Nowadays, Kulen is still believed as a sacred mountain among Cambodians, especially local people. Visitors who had come here always take their chance to pray for luck at a huge Buddha status. Local inhabitants believe that one visiting the area can not do bad things or activities, or they will be in any kind of trouble because of the sacred spirits. If good people pray for lucks, their wish will become true. Kulen Mountain is the house of early Angkorian history and beautiful nature, including numerous ruin temples, green tropical forest, fresh wild fruits, wild animals, and beautiful cool-and-fresh waterfall. While on the 487 meter peak of the mountain, visitors can view tremendous scenery of the surrounding forest, and can find peaceful feeling by themselves.
Beng Mealea Temple
Beng Mealea is a temple in the Angkor Wat style located 45 km east of the main group of temples at Angkor, Cambodia, on the ancient royal highway to Preah Khan Kompong Svay
Beng Mealea is a spectacular sight to behold. It’s one of the most mysterious temples at Angkor, as nature has well and truly run riot here. Built to the same floorplan as Angkor Wat, exploring this titanic of temples is Angkor’s ultimate Indiana Jones experience. The temple has been utterly subsumed by jungle, and standing just a few metres away from the south, visitors wend their way over lies of masonry, through long dark chambers and between hanging vines to arrive at the central tower, which has completely collapsed.
Hidden away among the rubble and foliage are several impressive carvings, as well as a well preserved library in the northeastern quadrant. The temple is a special place and it is worth taking the time to explore thoroughly. There is also now a large wooden walkway to the centre, constructed during the filming here of Jean – Jacques Annaud’s Two Brothers (2004) Beng Mealea is at the center of an ancient Angkorian road connecting Angkor Thom and Preah Khan in Preah Vihear Province. A small Angkorian bridge just west of Chau Srei Vibol temple is the only remaining trace of the old Angkorian road between Beng Mealea and Angkor Thom; between Beng Mealea and Preah Khan there are at least 10 bridges abandoned in the forest. This is a way for extreme adventurers to get to Preah Khan temple; however, don’t undertake this journey lightly.
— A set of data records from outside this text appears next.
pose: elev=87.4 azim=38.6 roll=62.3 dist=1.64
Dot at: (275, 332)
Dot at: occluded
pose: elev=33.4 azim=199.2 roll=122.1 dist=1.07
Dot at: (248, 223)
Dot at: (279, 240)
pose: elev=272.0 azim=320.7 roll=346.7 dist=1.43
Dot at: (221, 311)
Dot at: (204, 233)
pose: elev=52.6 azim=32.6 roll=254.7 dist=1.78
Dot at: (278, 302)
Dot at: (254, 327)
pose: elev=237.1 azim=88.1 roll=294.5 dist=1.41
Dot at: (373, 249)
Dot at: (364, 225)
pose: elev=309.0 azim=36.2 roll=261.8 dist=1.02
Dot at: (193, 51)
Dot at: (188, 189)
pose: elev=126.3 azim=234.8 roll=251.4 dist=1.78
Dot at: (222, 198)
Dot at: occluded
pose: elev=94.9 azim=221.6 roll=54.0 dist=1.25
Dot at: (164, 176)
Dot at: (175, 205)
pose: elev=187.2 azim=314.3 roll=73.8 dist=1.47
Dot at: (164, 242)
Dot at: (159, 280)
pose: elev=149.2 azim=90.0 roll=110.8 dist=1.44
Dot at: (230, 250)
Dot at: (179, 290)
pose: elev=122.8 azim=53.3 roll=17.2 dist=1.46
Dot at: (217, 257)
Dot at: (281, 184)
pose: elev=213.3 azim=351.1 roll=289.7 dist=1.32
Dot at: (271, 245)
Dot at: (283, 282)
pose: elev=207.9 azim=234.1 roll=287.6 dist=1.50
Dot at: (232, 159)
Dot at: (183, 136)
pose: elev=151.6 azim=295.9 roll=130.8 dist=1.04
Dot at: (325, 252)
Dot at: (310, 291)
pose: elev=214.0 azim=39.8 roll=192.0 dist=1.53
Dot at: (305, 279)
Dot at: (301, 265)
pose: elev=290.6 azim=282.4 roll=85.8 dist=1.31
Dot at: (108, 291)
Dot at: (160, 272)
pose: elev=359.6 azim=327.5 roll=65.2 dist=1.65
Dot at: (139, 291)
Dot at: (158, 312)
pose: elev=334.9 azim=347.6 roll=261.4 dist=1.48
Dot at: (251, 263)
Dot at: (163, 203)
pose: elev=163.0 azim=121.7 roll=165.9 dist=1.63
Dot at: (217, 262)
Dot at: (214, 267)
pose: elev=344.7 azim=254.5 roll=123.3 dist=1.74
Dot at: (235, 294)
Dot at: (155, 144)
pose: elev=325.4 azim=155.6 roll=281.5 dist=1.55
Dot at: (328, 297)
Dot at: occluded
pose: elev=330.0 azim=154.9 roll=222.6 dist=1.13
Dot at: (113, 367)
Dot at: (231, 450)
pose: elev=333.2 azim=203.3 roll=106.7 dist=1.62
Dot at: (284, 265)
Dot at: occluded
Beung Mealea Temple lies at the foot of Phnom Kulen’s eastern extreme, about 70 kilometers from Siem Reap provincial town. It takes two to three hours to get there via either Banteay Srei of Dam Dek on National Road 6. It is the most accessible of Angkor’s lost temples, a mirror image of the mighty Angkor Wat, but totally and utterly consumed by the jungle.
Constructed by King Suryavarman II (AD 1113-1150), the builder of Angkor Wat, nature has triumphed here, and it is hard to get a sense of the monument’s shape amid the daunting ruins. Like Angkor Wat, Beung Mealea was enclosed by a large moat, which would have measured 1,200 by 900 meters. Once inside the complex, visitors climb over heaps of stones, edge along dark and damp corridors and through dense foliage-this is not one for the fainthearted. The atmosphere, however, is something special. Beung Mealea can be combined with a visit to Banteay Srei and Kbal Spean or Phnom Kulen. Food and drinks are available near the temple.
Koh Ker Temple
One of Cambodia’s most remote Angkorian sites, 125km northeast of Siem Reap, KOH KER was briefly capital of the Khmer Empire in the tenth century, when Jayavarman IV – who was already ruler of his own state here when he ascended the imperial throne – decided not to relocate to Angkor, but decreed instead that the court should come to him, ordering the construction of a road linking Koh Ker and Angkor, on which the temples of Beng Mealea and Banteay Samre were later built.
Now practically engulfed by jungle, the ruins of Koh Ker have been heavily looted and badly neglected, but plenty remains, including more than forty major monuments spread across eighty square kilometres – although only a small proportion are open to visitors, and much of the area has yet to be completely de-mined. Mines still present a serious danger. Do not on any account stray from well-trodden paths.
Koh Ker is famous for its distinctive style of monumental sculpture, although most pieces have either been looted or removed for safekeeping to the country’s various museums.